* **WRITTEN REQUEST A**:
Render the records from the line with "This is a 0.25" to the line with "road 7 (residential): [(0,262),(129,252)]", both included, as a Markdown table with the columns Row and Line. Number each line in the Row column, skip blank lines, and leave out the pictures.

John Rundle is a Distinguished Professor at the University of California, Davis, and a thought leader in earthquake sciences.

He is also an External Professor at the Sante Fe Institute, New Mexico; Director of the California Institute for Hazard Research of the University of California; Executive Director of the APEC Cooperation for Earthquake Simulation (ACES); and Chairman of the Open Hazards Group, a team dedicated to reducing the impacts of natural disasters. Prof Rundle attended the APRU Multi-hazards Symposium at Tohoku University, Japan.

Being situated in the Pacific Ring of Fire, all APRU universities face the common threat of earthquakes and tsunamis. What do you think are the opportunities for APRU universities to partner to address this shared threat?

The APRU universities are the world’s leading repositories of knowledge and expertise for strategies, technologies, and data for confronting these devastating natural hazards. In addition, these universities will train the great majority of the next generation of intellectual leaders in the required areas of science and technologies. That being said, no university by itself has all of the needed expertise. For that reason, collaboration is mandatory. Where one university is comparatively weaker, another may be stronger. What has been missing is the scientific and technological framework, together with the institutional structure to allow this collaboration to develop and succeed. This is where the APRU contribution will be critically important.

What do you think is the potential utility to APRU universities if projects like www.openhazards.com website was expanded around the Pacific Rim as a collaborative APRU project?

The openhazards.com site is an open-access web site offering apps (applications) for personal seismic hazard forecasting, residential risk assessment, and other types of information and personal risk management utilities for the global public. Recently we have introduced social networking on the site, so that site visitors can define their own groups, upload photos, and originate discussion threads among groups of people. While intended as a disaster reduction resource for the general public, it is also highly useful as a means for collaboration among professional groups such as the APRU multihazards initiative. Unlike sites such as Facebook, which is not available in some APEC economies including China, and which has other aims, openhazards is meant to be a site primarily for those interested in disaster mitigation and reduction, providing apps in the form of tools and information to a global audience. While initially built as a site with disaster related apps, openhazards is now evolving into a social networking platform that is hosting and will host an increasing number of disaster-related apps for information and mitigation. We believe that a site such as openhazards can significantly and positively impact the problem of collaboration among these far-flung groups, and lead to modes of remote cooperation and collaboration not previously possible.

Given the global trends in severity and frequency of natural disasters over the past decade – from the Aceh tsunami, to the Haiti earthquake to the Japan tsunami – do you think we are at an academic crossroads where knowledge generation in natural hazards should become an integral part of higher education strategies, rather than an option related to specific disciplinary backgrounds?

* **ENTRIES**:
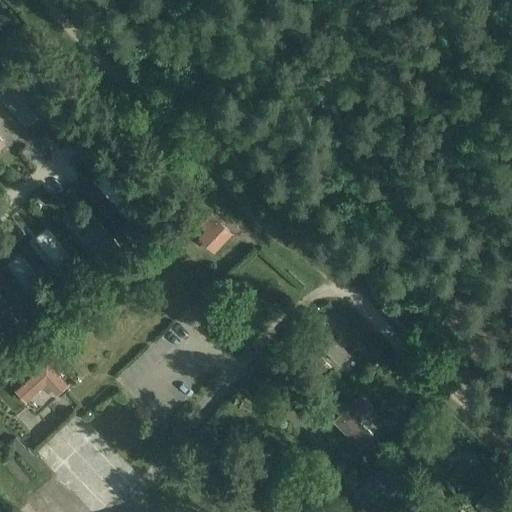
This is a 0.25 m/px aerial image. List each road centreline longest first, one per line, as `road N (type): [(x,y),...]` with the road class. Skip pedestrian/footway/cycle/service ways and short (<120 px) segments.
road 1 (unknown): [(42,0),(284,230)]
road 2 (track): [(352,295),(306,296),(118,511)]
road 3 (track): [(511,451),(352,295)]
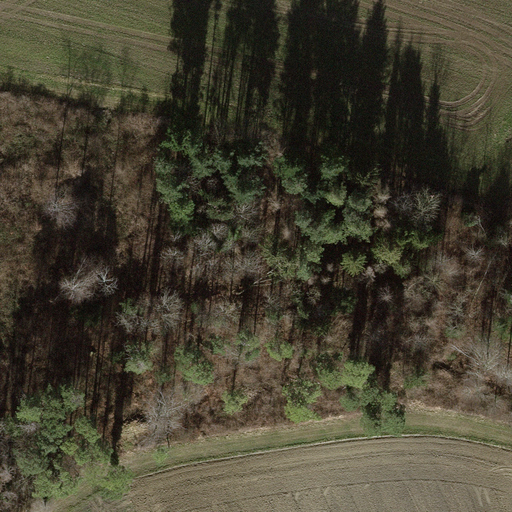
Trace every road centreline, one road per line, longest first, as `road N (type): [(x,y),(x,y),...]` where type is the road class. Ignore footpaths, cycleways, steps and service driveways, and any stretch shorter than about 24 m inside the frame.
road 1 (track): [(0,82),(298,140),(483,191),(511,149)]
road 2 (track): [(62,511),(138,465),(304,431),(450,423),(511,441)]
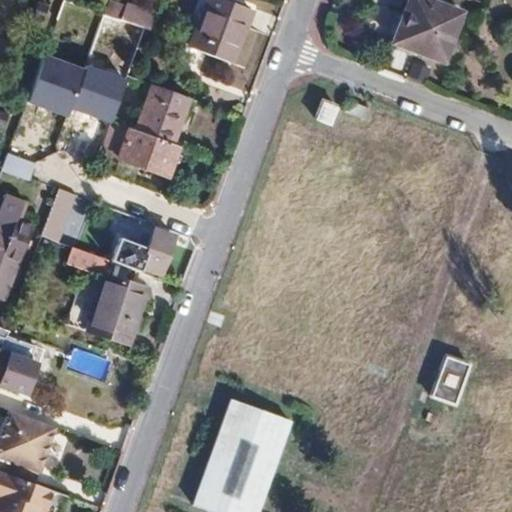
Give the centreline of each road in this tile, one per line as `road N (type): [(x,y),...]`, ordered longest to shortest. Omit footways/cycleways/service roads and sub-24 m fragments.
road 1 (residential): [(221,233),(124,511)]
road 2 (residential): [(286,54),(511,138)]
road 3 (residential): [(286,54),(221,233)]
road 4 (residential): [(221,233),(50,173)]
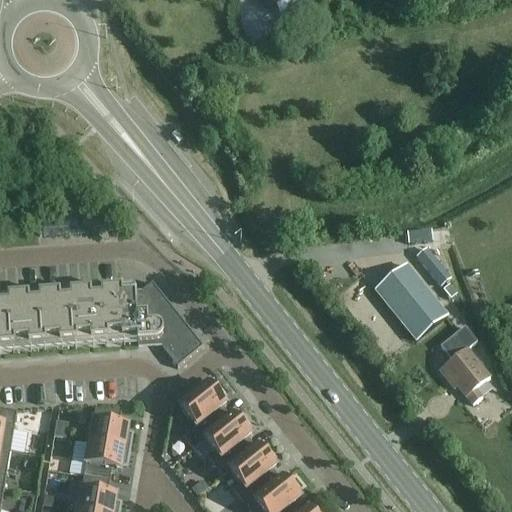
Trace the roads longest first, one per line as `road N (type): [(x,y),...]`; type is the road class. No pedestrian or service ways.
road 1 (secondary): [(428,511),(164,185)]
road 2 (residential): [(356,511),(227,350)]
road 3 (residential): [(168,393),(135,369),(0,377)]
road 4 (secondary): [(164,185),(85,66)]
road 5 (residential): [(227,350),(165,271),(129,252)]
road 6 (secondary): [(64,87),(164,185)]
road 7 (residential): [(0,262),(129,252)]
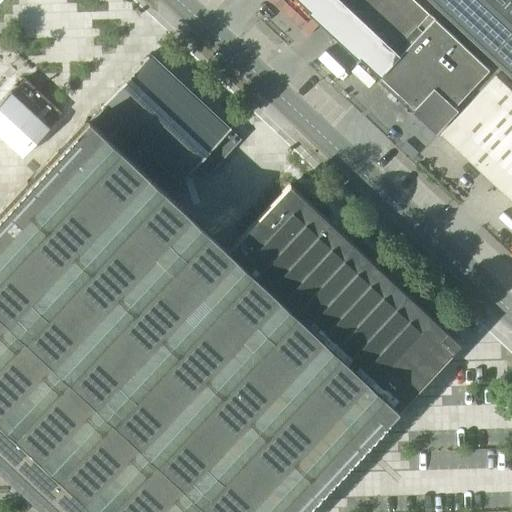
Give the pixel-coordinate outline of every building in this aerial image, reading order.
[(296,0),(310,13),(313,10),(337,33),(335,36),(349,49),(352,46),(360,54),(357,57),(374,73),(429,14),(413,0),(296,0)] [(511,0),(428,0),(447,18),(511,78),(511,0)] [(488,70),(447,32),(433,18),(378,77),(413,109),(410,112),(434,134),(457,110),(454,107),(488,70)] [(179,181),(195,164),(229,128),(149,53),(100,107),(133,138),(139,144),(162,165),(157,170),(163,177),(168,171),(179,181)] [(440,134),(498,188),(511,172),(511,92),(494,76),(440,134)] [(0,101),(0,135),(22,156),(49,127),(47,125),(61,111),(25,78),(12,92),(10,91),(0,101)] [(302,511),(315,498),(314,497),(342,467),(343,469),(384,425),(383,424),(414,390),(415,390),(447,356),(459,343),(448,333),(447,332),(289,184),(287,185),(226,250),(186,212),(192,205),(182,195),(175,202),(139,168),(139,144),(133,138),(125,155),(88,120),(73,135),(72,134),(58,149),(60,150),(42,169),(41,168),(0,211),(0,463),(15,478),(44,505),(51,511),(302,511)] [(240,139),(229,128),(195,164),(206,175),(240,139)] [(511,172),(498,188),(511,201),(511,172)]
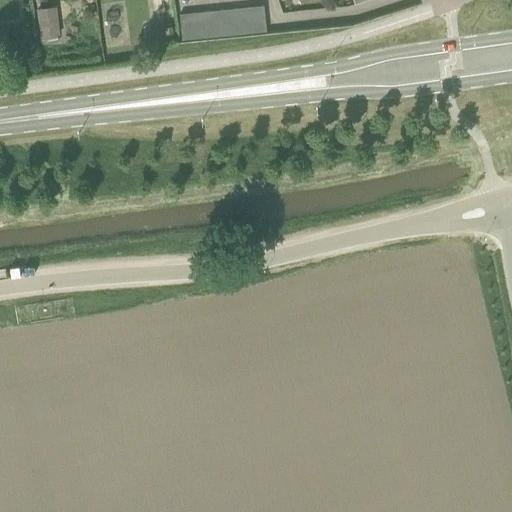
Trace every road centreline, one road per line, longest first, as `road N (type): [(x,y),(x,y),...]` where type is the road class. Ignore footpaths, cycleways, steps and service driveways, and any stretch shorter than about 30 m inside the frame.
...
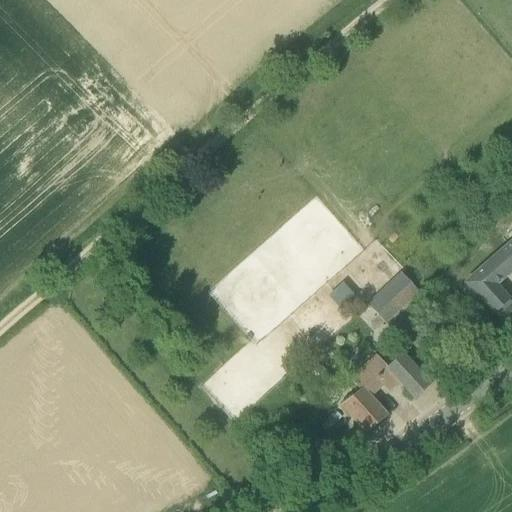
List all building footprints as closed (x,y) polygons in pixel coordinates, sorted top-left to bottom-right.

* **WRITTEN REQUEST B**:
Set down the interview passage on earthquake hazards word for word from "Given the global" to "specific disciplinary backgrounds?".

* **FULL OUTPUT A**:
| Row | Line |
|---|---|
| 1 | This is a 0.25 m/px aerial image. List each road centreline longest first, one per line, as `road N (type): [(x,y),...]` with the road class. Skip pedestrian/footway/cycle/service ways and short (<120 px) segments. |
| 2 | road 1 (unknown): [(42,0),(284,230)] |
| 3 | road 2 (track): [(352,295),(306,296),(118,511)] |
| 4 | road 3 (track): [(511,451),(352,295)] |
| 5 | Trace every road centreline, one road per line, longest first, as `road N (type): [(x,y),(x,y),...]` where type is the road class. Ignore footpaths, cycleways, steps and service driveways, and any stretch shorter than about 24 m inside the frame. |
| 6 | road 1 (track): [(0,82),(298,140),(483,191),(511,149)] |
| 7 | road 2 (track): [(62,511),(138,465),(304,431),(450,423),(511,441)] |
| 8 | Give the centreline of each road in this tile, one per line as `road N (type): [(x,y),...]`, ordered longest to shortest. Omit footways/cycleways/service roads and sub-24 m fragments. |
| 9 | road 1 (residential): [(221,233),(124,511)] |
| 10 | road 2 (residential): [(286,54),(511,138)] |
| 11 | road 3 (residential): [(286,54),(221,233)] |
| 12 | road 4 (residential): [(221,233),(50,173)] |
| 13 | Trace the roads longest first, one per line as `road N (type): [(x,y),...]`; type is the road class. No pedestrian or service ways. |
| 14 | road 1 (secondary): [(428,511),(164,185)] |
| 15 | road 2 (residential): [(356,511),(227,350)] |
| 16 | road 3 (residential): [(168,393),(135,369),(0,377)] |
| 17 | road 4 (secondary): [(164,185),(85,66)] |
| 18 | road 5 (residential): [(227,350),(165,271),(129,252)] |
| 19 | road 6 (secondary): [(64,87),(164,185)] |
| 20 | road 7 (residential): [(0,262),(129,252)] |

* **FULL OUTPUT B**:
Given the global trends in severity and frequency of natural disasters over the past decade – from the Aceh tsunami, to the Haiti earthquake to the Japan tsunami – do you think we are at an academic crossroads where knowledge generation in natural hazards should become an integral part of higher education strategies, rather than an option related to specific disciplinary backgrounds?